Current guidance from the CDC focuses on temperature monitoring for COVID-19 surveillance. , Although fever adds specificity for COVID-19 screening, fever of 38.0°C has not been reliably present, even for those reporting to the hospital; only 42% have met the CDC fever criterion. A fever threshold definition of 38.0°C can serve as an excellent proxy for underlying COVID-19 population prevalence, but such a threshold lacks sensitivity for surveillance purposes when applied to a nursing home population. Such a high threshold can delay early recognition of the need for and implementation of systematic testing and additional life-saving infection control measures for frail, older nursing residents. Most (62.5%, n = 277) CLC residents with SARS-CoV-2 have at least 2 deviations from baseline of 0.5°C, which is more sensitive and specific than an absolute threshold of 38°.0C. As a result, the current fever threshold as a screening criterion for SARS-CoV-2 infection should be reconsidered.

This is the latest in a string of literature that describes substantial variability in baseline vital signs among older people.7, 8, 9 With the use of electronic health records (EHRs) that store vital signs, including temperature, we can establish a personalized baseline temperature range for the older nursing facility resident, , thus allowing the record EHR system to alert staff when a resident's temperature exceeds this range. It is time to assess if an EHR alert of out-of-range temperatures can improve disease surveillance and result in earlier interventions in general, if not specifically for COVID-19.

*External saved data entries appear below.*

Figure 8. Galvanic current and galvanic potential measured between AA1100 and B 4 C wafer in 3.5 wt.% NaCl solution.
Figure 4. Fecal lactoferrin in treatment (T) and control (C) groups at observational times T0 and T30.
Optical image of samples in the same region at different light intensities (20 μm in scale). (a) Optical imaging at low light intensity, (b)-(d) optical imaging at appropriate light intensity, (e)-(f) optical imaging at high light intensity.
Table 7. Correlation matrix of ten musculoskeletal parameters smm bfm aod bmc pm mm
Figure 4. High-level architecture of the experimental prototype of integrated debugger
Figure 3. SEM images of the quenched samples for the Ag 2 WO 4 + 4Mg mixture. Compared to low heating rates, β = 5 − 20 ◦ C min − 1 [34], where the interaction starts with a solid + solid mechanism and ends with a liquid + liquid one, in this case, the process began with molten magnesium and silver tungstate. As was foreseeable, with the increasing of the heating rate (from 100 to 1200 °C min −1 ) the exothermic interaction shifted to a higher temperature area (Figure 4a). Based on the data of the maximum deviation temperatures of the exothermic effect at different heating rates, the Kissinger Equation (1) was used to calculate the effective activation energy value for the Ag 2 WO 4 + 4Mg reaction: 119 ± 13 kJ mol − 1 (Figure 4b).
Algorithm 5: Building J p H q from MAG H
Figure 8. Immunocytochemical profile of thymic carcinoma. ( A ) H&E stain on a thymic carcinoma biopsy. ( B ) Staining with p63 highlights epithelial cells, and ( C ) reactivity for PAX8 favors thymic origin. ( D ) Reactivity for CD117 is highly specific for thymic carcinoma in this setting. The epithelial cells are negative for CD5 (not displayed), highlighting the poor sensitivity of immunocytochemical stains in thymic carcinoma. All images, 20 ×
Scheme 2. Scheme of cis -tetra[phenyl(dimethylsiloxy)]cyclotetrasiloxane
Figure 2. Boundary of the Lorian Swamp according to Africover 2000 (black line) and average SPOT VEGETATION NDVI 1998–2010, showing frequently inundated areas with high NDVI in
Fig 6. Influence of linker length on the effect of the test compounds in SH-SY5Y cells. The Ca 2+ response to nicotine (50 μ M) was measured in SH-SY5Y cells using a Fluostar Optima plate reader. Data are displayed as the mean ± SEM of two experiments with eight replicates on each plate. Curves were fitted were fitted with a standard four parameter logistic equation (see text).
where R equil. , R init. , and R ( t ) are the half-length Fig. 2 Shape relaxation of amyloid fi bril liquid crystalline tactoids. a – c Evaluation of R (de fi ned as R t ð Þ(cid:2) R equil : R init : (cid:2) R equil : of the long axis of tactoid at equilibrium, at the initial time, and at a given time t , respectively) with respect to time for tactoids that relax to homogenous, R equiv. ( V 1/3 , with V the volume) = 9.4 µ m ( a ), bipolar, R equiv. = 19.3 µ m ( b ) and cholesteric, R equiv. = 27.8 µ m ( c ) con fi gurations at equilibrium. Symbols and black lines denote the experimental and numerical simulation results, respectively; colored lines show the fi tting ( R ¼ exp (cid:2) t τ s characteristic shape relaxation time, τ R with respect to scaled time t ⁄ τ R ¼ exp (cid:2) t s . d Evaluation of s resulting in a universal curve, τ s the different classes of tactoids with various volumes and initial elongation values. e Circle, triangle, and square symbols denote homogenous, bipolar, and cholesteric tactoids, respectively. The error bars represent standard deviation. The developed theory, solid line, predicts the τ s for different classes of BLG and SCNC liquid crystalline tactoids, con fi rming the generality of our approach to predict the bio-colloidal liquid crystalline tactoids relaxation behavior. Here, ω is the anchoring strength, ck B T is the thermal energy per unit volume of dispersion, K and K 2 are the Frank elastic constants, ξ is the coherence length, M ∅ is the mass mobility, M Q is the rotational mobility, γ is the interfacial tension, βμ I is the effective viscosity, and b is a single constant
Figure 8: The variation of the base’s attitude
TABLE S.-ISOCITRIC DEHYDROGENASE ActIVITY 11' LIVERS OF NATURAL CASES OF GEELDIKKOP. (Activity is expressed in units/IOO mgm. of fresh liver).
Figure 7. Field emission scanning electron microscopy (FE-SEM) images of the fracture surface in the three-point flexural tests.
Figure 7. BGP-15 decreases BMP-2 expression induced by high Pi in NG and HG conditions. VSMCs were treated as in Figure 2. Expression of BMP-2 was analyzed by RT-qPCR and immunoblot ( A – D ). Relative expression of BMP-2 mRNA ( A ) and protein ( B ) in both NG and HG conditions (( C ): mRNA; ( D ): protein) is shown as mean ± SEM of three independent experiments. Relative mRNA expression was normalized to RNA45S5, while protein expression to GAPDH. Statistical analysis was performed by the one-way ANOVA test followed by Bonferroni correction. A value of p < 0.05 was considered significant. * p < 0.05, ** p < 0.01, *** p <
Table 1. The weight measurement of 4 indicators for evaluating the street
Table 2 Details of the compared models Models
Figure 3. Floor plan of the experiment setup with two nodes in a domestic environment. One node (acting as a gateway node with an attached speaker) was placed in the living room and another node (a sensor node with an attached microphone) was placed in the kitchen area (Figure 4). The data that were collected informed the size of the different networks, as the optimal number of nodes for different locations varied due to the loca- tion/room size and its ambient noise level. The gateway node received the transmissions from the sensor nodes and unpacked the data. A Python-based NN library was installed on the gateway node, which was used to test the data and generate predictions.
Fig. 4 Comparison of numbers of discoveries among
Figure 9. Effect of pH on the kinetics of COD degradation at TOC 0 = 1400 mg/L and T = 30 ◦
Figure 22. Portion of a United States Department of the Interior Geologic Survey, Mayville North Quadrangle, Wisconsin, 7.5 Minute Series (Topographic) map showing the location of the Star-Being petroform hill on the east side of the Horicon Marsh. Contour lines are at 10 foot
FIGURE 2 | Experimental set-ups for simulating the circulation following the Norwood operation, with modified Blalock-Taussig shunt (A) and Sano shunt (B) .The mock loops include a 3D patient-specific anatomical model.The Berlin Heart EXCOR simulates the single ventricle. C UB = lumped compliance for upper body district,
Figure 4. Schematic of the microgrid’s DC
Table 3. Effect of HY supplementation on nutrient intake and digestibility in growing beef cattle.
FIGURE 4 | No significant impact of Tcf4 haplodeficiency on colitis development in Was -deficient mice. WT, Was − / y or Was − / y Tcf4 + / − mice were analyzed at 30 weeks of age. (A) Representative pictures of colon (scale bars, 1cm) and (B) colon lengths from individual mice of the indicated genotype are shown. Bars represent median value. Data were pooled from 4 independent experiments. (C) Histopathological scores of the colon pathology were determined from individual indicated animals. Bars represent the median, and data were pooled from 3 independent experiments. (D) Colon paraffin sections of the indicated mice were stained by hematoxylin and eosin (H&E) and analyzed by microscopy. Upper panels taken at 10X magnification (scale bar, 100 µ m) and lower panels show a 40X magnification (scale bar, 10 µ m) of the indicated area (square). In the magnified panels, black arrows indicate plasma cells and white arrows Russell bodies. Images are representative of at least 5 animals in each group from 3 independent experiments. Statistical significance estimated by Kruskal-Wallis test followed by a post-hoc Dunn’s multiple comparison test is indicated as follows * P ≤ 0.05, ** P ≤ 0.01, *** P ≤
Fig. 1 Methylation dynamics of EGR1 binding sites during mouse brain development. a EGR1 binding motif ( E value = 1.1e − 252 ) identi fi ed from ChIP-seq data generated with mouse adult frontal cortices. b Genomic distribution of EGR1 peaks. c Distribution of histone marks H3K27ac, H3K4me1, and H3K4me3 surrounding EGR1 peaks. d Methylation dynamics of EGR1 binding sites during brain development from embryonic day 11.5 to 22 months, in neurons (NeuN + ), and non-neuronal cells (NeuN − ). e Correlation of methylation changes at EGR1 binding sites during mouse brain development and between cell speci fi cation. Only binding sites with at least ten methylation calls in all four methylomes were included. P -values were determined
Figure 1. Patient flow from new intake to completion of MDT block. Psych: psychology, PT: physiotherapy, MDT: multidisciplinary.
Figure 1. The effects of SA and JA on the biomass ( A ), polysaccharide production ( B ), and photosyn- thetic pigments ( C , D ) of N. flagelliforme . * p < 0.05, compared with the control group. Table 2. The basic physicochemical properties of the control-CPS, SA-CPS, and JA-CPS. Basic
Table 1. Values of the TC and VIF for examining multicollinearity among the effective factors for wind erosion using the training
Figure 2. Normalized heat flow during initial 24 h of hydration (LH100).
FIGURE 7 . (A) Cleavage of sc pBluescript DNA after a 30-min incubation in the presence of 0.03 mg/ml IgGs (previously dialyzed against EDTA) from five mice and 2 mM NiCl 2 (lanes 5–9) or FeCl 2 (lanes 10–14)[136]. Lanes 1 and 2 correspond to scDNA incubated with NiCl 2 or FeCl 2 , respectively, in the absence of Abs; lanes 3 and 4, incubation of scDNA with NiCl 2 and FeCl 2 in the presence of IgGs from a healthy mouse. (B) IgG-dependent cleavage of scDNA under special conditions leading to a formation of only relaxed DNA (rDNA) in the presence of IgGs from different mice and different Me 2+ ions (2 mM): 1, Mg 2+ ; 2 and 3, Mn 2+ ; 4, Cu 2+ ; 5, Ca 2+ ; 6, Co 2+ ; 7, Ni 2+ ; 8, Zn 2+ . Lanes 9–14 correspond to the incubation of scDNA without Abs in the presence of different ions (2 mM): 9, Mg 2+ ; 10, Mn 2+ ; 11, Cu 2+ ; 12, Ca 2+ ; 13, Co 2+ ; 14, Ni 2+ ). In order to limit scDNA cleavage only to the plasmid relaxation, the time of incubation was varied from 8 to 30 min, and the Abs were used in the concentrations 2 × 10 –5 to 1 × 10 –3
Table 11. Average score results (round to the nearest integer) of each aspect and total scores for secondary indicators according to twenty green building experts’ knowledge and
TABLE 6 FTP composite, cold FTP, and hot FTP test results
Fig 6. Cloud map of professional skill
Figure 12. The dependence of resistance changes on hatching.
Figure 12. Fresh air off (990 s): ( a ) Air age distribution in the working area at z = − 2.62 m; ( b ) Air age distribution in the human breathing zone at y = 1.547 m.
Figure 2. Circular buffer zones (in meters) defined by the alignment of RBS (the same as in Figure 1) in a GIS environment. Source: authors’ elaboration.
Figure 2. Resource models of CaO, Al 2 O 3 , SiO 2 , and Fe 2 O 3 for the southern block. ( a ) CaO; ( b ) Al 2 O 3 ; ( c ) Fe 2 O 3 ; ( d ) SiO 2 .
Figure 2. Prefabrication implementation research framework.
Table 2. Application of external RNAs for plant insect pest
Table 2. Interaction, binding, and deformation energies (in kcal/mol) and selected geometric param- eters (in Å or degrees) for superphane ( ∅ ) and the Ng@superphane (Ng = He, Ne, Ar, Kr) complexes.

The strengths of this analysis include the robust nursing home sample, the near universal monitoring of COVID-19, and the daily monitoring of temperature. These data collections allow for the construction of a more comprehensive picture of temperature and vital signs and can also inform decisions for SARS-CoV-2 testing and follow-up. We note 2 important limitations. First, we have not distinguished sensitivity of temperature thresholds for SARS-CoV-2 detection when separated between individuals who have met other symptom screening criteria from those who do not. However, the systematic approach by the VHA to perform national testing and the exclusion of individuals with known COVID-19 suggest that the vast majority of these individuals were asymptomatic at the time of testing. Second, the findings may not be generalizable to an older population as a whole because our sample is limited to one that is predominantly male with extensive comorbidities. The universal screening provided an important measurement structure, but limits our knowledge of which residents might have been screened otherwise.

Conclusions and Implications

Most older nursing home residents do have temperature elevations when infected with SARS-CoV-2, but this elevation infrequently meets a fever threshold 38.0°C. Lower temperature excursions, such as 0.5°C, can improve sensitivity and recurrent excursions specificity for SARS-CoV-2 infection. Consideration of triggering COVID-19 screening based on an excursion threshold from a personalized temperature range may lead to earlier recognition of COVID-19 activity in a long-term care setting.